* [WHAT NEEDS TO BE DONE]
Copy out all of the lines below word for word, but leave the pictures out.

[Items from a dataset]
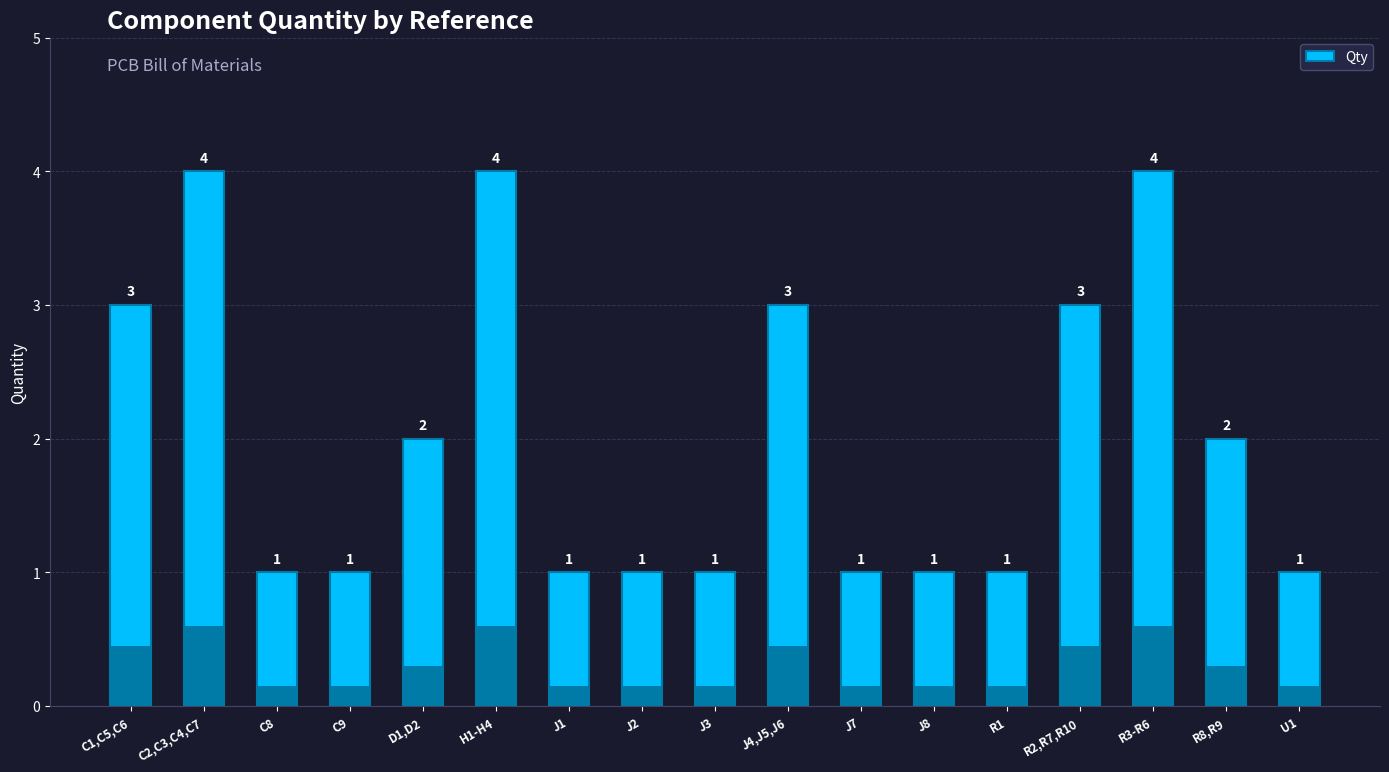

Reading left to right, transcribe all the data shown in this chart.

C1,C5,C6=3	C2,C3,C4,C7=4	C8=1	C9=1	D1,D2=2	H1-H4=4	J1=1	J2=1	J3=1	J4,J5,J6=3	J7=1	J8=1	R1=1	R2,R7,R10=3	R3-R6=4	R8,R9=2	U1=1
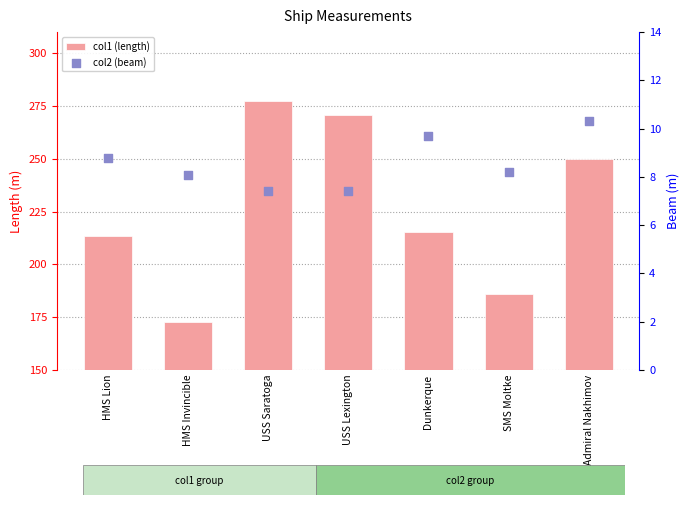

Which series has the largest total across all categories?

col1 (length)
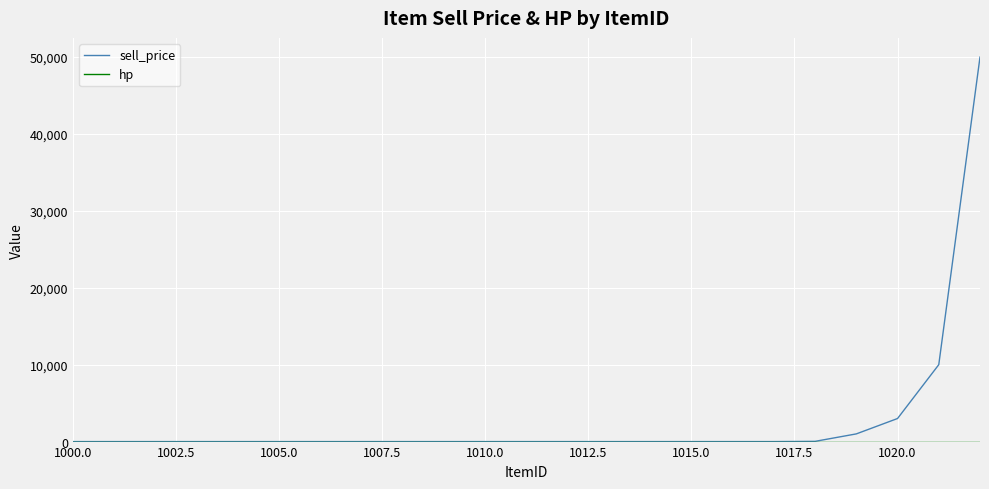

At how many categories does at least one series exceed 17011?

1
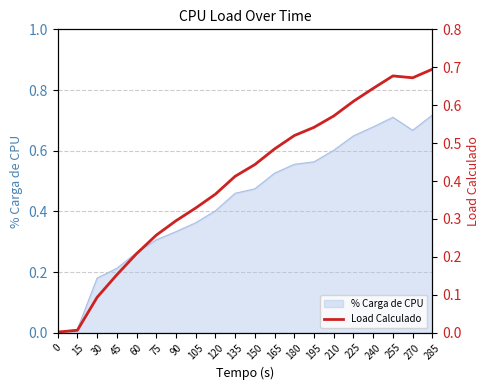

What is the maximum value shown in the chart?

0.7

* [THE ANSWER]
Reading left to right, transcribe all the data shown in this chart.

C1,C5,C6=3	C2,C3,C4,C7=4	C8=1	C9=1	D1,D2=2	H1-H4=4	J1=1	J2=1	J3=1	J4,J5,J6=3	J7=1	J8=1	R1=1	R2,R7,R10=3	R3-R6=4	R8,R9=2	U1=1

Which series has the largest total across all categories?

col1 (length)

At how many categories does at least one series exceed 17011?

1

What is the maximum value shown in the chart?

0.7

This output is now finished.